O autismo é um transtorno definido por alterações qualitativas na comunicação, na interação social e no uso da imaginação e os sintomas costumam aparecer já no primeiro ano de vida. A ONU estima que existam mais de 70 milhões de autistas no mundo. Diante desse número, é preciso buscar alternativas para que os portadores de autismo possam melhorar o desempenho na aprendizagem.
Um grupo de pesquisa do curso de Ciência da Computação da UPF desenvolveu um ambiente virtual de aprendizagem que tem o objetivo de promover e provocar a comunicação, mediar à interação e com isso, ampliar as possibilidades no processo de ensino-aprendizagem de sujeitos autistas.
Para o desenvolvimento do software, o professor do curso de Ciência da Computação, Roberto Rabello, conta que, primeiramente, conversou com 10 autistas, pois era preciso gerar um banco de dados para identificar onde estavam os déficits de conversação.
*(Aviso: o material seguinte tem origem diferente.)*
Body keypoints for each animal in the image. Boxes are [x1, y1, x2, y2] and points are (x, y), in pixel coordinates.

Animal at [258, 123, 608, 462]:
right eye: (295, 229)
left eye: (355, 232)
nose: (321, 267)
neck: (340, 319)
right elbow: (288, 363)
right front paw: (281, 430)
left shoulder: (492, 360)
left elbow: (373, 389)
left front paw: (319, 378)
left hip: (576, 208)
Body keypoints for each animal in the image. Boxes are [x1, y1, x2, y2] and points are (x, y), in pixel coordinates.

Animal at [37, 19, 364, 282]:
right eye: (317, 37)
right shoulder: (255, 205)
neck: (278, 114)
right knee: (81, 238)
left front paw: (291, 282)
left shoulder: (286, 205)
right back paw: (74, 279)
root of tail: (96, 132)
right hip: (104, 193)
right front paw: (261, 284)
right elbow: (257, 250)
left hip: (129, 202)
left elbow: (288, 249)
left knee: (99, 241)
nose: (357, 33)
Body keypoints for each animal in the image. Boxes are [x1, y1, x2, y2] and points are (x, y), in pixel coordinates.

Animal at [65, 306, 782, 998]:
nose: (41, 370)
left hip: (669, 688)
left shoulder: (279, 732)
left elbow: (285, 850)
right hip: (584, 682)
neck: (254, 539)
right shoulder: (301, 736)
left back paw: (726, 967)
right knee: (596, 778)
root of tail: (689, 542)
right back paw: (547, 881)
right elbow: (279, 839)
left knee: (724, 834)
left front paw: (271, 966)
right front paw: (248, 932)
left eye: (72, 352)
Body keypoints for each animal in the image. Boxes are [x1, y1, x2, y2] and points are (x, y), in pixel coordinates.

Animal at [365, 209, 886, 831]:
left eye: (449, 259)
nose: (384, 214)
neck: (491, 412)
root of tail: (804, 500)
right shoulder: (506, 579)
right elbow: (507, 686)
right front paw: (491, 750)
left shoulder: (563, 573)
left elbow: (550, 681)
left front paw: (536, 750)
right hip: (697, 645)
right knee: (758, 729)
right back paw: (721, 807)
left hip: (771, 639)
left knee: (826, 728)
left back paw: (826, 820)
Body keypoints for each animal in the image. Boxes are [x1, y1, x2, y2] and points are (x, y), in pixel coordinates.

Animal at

Foram realizados cerca de duzentos diálogos via MSN com pessoas portadoras do autismo. “Na sequência, a gente propôs um sistema que auxiliasse a detectar e corrigir esse déficit de comunicação.
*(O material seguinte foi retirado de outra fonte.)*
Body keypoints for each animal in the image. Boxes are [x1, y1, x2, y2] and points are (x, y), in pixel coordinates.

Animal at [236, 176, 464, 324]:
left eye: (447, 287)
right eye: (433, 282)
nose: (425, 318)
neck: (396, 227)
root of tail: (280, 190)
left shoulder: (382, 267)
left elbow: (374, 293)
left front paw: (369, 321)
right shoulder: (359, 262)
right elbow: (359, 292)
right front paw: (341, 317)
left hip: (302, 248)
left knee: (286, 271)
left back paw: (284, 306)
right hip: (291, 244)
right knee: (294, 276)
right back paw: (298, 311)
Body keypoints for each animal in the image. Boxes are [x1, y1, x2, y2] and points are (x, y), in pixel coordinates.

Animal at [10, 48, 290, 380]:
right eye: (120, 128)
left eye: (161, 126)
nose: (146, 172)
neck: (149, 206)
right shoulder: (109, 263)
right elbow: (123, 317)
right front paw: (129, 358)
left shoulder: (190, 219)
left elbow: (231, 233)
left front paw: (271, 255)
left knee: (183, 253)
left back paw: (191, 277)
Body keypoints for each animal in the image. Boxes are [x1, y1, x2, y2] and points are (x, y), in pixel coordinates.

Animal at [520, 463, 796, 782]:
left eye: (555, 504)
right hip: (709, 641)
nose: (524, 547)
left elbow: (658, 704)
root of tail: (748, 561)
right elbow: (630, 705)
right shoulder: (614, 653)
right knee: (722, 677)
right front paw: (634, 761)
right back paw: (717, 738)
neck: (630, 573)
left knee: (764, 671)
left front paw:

O aluno do curso de Ciência da Computação, Grégory Marsilio, participou do desenvolvimento do sistema, chamado de comunicador livre. Nele as crianças montam frases e se ouvem para melhorar a interação social.
“Existe um banco de dados com imagens associadas a palavras. Então, esses alunos, as pessoas que vão utilizar o comunicador, vão montar frases na verdade inserindo imagens. Por exemplo: tem a categoria de imagens de ambiente, ela vai ter dentro dessa categoria de imagem uma sala de aula. O aluno clica na sala de aula, vai adicionar a imagem ao comunicador. Após ele ter montado a frase, ele vai enviar essa frase e o software vai fazer a leitura em forma de voz e vai dizer isso pro aluno”. Depois disto, o comunicador grava as conversas para um acompanhamento de uma professora para que, futuramente, ela possa ver quais as frases que esse aluno está montando.
Roberto destaca que o resultado das conversas via MSN foi muito bom. “Eles começaram a demonstrar um crescimento e a minimizar os problemas como ecolalia, inversão pronominal, que são bem característicos do sujeito autista.”
Outro ponto relevante é a contribuição da tecnologia, que tem se mostrado fundamental em processos de aprendizagem, quando surge como um mecanismo de apoio. “A gente pode não só detectar, amenizar e corrigir esse déficit, como também fazer com que esse sujeito possa demonstrar o estado afetivo usando a tecnologia”, diz Roberto.
Para Grégory, participar do desenvolvimento do software é muito gratificante: “Eu estou muito feliz por trabalhar nesse projeto, pois, de certa forma, estou ajudando outras pessoas que tem mais dificuldades no aprendizado.